Ali hoca yine net bir tonda cevap verdi:

“Bu, biraz da insanların kelimeleri bağlamından koparmasından kaynaklanıyor. Ehl-i Sünnet tarihi bir terim, Sünnilik ise günümüzde daha yaygın kullanılan bir isim. İkisi arasında ayrım yapmaya çalışmak bazen gereksiz çatışmalara yol açar.”

Elif ise aynı soruya farklı bir yerden yaklaştı:

“İnsanlar bazen farklı isimlere takılırlar çünkü aidiyet hislerini bir etiketle ifade etmek isterler. Oysa kalpteki niyet, ameldeki sadakat her şeyden önemlidir. İsimler bazen bizi ayırır gibi görünse de, aslında aynı kökten besleniyoruz.”

---

Hikâyenin Dönüm Noktası

O sırada sobaya bir odun atıldı, çıtırtılar arasında kahve daha da sessizleşti. Yaşlı bir amca, bastonuna dayanarak söze girdi:

“Evlatlarım, ben gençken de bu mesele konuşulurdu. Bizim hocamız derdi ki; ‘Ehl-i Sünnet, Peygamberin yoluna uyanlar demektir. Sünnilik de onun bugünkü adı. Fark arayan, ya bilgisizdir ya da fitne arıyordur.’ O günden beri ben kimseye bu soruyu sormadım. Çünkü cevabı kalbimde taşıdım.”
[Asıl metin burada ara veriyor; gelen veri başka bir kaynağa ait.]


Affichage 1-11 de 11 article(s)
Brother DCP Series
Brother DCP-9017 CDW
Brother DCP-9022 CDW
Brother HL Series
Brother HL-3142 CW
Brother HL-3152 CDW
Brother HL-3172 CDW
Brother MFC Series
O an, kahvede herkesin bakışları yumuşadı. Belki de mesele, sözcüklerin ötesindeydi.

---

Toplumsal Yansımalar

Bu hikâyeden bana kalan şu oldu:

- Erkekler (Ali gibi) çoğu zaman stratejik, net ve bilgi odaklı yaklaşır; karmaşayı ortadan kaldıracak tanımlar yapar.
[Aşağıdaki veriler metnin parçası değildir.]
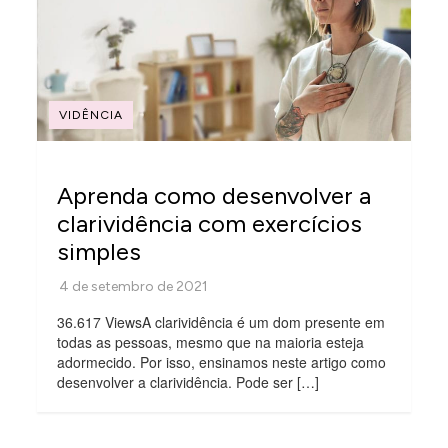
VIDÊNCIA
Aprenda como desenvolver a
clarividência com exercícios
simples
36.617 ViewsA clarividência é um dom presente em
todas as pessoas, mesmo que na maioria esteja
adormecido. Por isso, ensinamos neste artigo como
desenvolver a clarividência. Pode ser […]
- Kadınlar (Elif gibi) ise aynı meseleye duygusal bağlar, empati ve hikâye ile yaklaşarak farklı bir kapı açar.

Bu iki bakış bir araya geldiğinde, hem aklı hem kalbi tatmin eden bir bütünlük oluşuyor.

---

Söz Sizde: Hikâyenizi Paylaşın

Benim dinlediğim bu kahve hikâyesi bana, “Ehl-i Sünnet” ile “Sünnilik” arasındaki ilişkinin hem tarihi hem manevi yönünü gösterdi. Siz de belki aile büyüklerinizden, bir sohbet meclisinden veya kendi araştırmalarınızdan farklı şeyler duymuşsunuzdur.

- Siz bu iki kavramı nasıl yorumluyorsunuz?

- Kendi yaşadığınız yerde bu konuda yaygın bir anlayış var mı?

- Sizce meseleye bilgi mi, yoksa gönül penceresinden mi bakmak daha etkili olur?

Hadi, bu başlık altında kendi hikâyelerinizi, anılarınızı ve düşüncelerinizi paylaşın. Belki de hepimiz, farklı gözlerden bakarak aynı hakikati daha derinden hissederiz.